Nuestro colega Ricardo Alemán recordaba hace unos días las casi plagas bíblicas que han caído sobre el país en los últimos meses y tiene toda la razón. El gobierno de Felipe Calderón y el Estado mexicano han tenido que soportar un sistema de partidos sin madurez que, en parte, no ha sabido aceptar los resultados electorales de 2006 y ha caído una y otra vez en el absurdo y en el boicot a las mismas instituciones que exigen que funcionen con eficiencia; ha tenido que sufrir la etapa más violenta de la lucha contra el narcotráfico, con costos, exigencias y responsabilidades inéditas para cualquier otro gobierno anterior y sin la corresponsabilidad plena de los otros Poderes de la Unión; una crisis económica internacional que es también inédita y cuyos orígenes no son nacionales y, cuando parecía que la misma comenzaba a menguar, esta epidemia que no estaba fuera de las hipótesis de amenazas dentro y fuera del país y se esperaba que comenzara en Asia, pero, por razones que no se han podido explicar, y difícilmente se encontrará esa explicación (salvo que alguien crea que el virus fue traído por la gente de Oabma o fue liberado por los enemigos de éste o que todo se reduce a una conjura para que un par de laboratorios ganen dinero, y cualquiera otra teoría disparatada que hemos podido escuchar en estos días) estalló en México.
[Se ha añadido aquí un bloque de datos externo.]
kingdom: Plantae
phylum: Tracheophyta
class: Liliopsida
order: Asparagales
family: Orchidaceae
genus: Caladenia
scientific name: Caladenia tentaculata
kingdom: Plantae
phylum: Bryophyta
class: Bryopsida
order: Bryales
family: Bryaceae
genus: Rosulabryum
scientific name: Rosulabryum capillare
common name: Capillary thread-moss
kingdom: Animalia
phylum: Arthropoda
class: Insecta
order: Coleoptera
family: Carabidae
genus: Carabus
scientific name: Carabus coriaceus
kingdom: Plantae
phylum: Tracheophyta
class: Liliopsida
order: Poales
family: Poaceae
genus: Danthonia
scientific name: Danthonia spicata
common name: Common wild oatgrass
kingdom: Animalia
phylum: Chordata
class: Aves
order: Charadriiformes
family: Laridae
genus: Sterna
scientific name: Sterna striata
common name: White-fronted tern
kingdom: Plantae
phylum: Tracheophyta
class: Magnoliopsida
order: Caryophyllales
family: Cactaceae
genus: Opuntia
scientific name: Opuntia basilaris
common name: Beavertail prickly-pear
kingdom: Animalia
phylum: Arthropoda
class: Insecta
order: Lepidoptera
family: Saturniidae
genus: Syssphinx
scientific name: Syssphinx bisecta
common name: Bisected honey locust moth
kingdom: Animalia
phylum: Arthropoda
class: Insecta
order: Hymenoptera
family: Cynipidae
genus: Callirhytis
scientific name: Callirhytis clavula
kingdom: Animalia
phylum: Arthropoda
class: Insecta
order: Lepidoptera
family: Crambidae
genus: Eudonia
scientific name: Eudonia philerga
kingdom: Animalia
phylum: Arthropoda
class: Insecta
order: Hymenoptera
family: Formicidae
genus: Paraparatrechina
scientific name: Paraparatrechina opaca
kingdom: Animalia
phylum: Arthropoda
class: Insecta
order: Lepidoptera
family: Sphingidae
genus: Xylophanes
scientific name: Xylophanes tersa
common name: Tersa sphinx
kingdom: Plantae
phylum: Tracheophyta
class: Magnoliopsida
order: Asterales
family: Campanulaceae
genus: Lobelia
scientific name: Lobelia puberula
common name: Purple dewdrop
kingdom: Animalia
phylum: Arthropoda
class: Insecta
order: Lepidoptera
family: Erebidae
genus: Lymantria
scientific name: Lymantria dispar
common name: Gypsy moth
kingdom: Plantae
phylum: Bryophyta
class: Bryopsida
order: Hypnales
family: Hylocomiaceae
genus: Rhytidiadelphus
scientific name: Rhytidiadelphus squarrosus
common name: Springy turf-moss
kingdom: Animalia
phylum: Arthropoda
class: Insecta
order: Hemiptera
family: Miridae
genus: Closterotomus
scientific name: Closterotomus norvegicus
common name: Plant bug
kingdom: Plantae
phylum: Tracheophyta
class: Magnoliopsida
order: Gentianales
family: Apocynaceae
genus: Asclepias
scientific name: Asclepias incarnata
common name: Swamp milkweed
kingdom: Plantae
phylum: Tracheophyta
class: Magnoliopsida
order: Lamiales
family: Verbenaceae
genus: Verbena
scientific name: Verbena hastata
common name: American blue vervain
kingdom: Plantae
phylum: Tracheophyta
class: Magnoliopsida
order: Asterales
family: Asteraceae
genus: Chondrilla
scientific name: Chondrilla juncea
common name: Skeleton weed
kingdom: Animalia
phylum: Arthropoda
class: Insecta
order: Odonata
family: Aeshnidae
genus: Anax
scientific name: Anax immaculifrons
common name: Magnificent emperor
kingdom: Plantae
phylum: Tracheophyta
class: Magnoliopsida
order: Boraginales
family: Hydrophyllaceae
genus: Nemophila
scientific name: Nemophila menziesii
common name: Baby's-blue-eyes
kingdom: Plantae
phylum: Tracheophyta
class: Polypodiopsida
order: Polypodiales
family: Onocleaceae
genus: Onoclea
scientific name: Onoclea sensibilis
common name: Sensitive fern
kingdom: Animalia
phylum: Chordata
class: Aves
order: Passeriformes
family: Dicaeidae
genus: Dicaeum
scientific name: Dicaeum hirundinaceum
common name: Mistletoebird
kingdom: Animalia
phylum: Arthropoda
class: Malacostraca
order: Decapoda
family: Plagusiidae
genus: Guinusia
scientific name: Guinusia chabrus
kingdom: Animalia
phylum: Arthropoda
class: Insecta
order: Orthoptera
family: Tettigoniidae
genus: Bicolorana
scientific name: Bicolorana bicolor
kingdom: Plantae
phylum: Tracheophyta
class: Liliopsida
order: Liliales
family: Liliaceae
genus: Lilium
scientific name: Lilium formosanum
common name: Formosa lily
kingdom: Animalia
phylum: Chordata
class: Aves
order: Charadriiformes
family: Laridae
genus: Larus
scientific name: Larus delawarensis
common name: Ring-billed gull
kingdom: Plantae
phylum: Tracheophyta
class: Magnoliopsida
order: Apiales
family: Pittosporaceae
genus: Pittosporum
No se conocía el virus, no se conocían los síntomas, no se conocían las medicinas con que podía ser atacada la enfermedad.
El 16 de abril, el mismo día en que Barack Obama estaba en México, se descubrió, en el Centro de Control de Enfermedades de ATLANTA, que se trataba de un nuevo virus, inédito hasta entonces, y en los días siguientes se comprobó que había logrado trasmitirse entre las personas: apenas una semana después, entre el descubrimiento del virus y la comprobación de que éste había logrado trasmitirse entre humanos (existen innumerables virus, con mezclas genéticas diferentes, que han logrado trasmitirse de los animales a las personas, pero luego no logran trasmitirse entre ellas y, por alguna razón, éste lo logró, pero esa verificación tomó, obviamente, algunos días y obligó a analizar más casos), se tomaron las medidas de emergencia y se siguió estrictamente en todo el país el protocolo establecido por la OMS y la comunidad internacional para atender la situación. El Estado mexicano, lejos de las leyendas del “Estado fallido” y otros cuentos políticos, funcionó y lo hizo con eficiencia. En muy buena medida porque la ciudadanía asumió con toda responsabilidad su papel. Pero también porque hay instituciones que sí funcionan, pese a todas sus limitaciones y problemas. Y eso no se cuenta en las crónicas catastrofistas de algunos medios nacionales e internacionales.